━━━ Input for this task ━━━
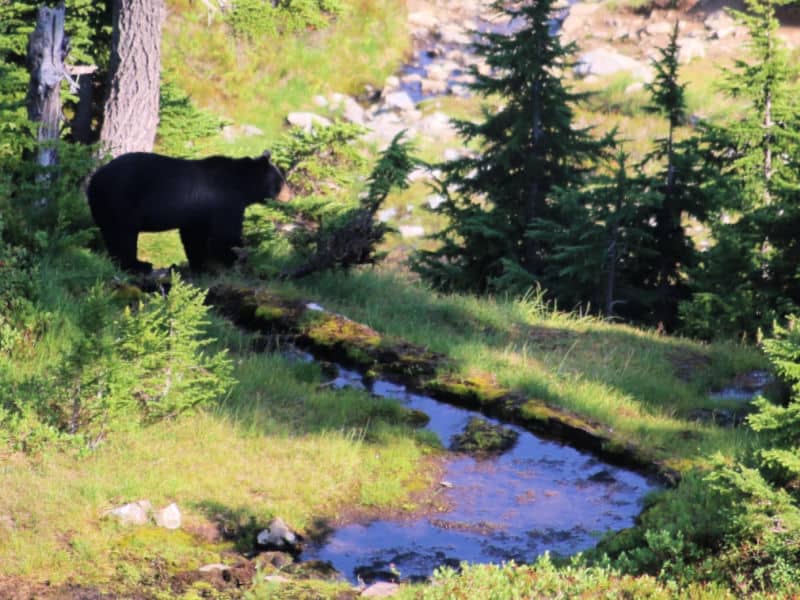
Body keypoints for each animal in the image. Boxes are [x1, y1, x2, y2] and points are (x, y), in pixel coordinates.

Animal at [87, 151, 286, 273]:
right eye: (280, 181)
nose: (286, 197)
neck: (241, 185)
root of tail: (94, 180)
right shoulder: (226, 202)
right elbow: (224, 235)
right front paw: (233, 257)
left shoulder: (199, 213)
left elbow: (194, 236)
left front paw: (199, 264)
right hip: (122, 201)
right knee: (124, 235)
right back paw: (138, 265)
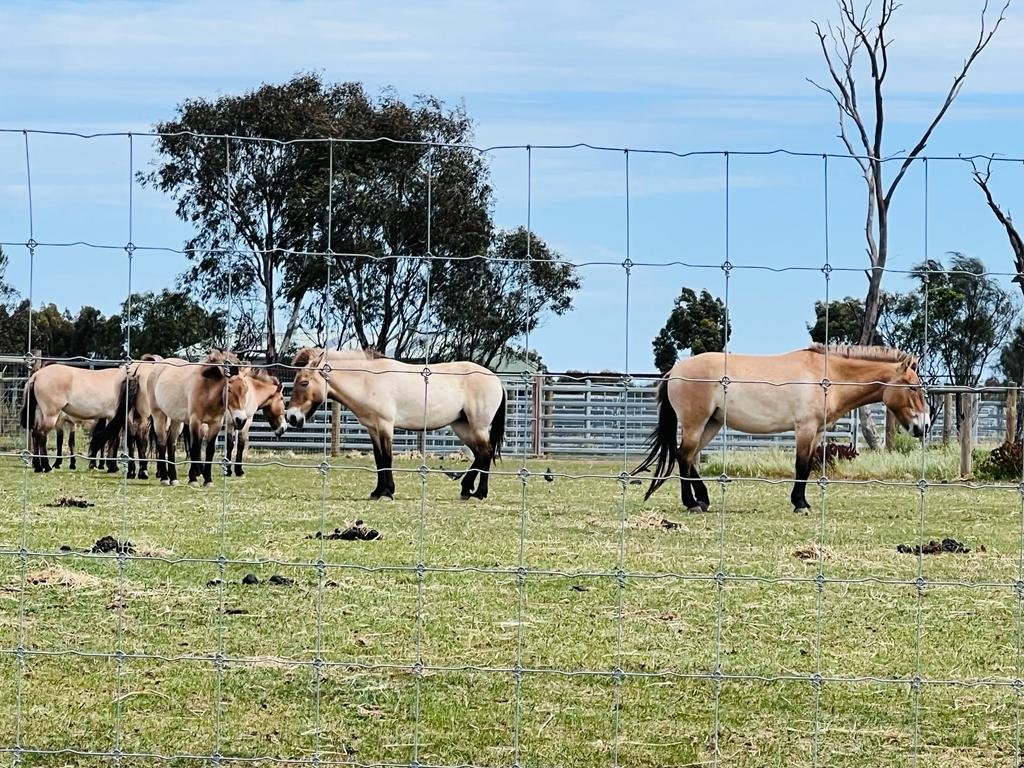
━━━
| Work instruction |
Would you repeat the listing above exactly, minus the images?

| Solution |
Body keypoints for each animal in the image. Boxes are [x1, y1, x2, y2] and points are (x, y), in pixel coordinates.

Animal at [87, 151, 286, 273]:
right eye: (280, 181)
nose: (286, 197)
neck: (241, 185)
root of tail: (94, 180)
right shoulder: (226, 202)
right elbow: (224, 235)
right front paw: (233, 257)
left shoulder: (199, 213)
left elbow: (194, 236)
left front paw: (199, 264)
right hip: (122, 201)
right knee: (124, 235)
right back paw: (138, 265)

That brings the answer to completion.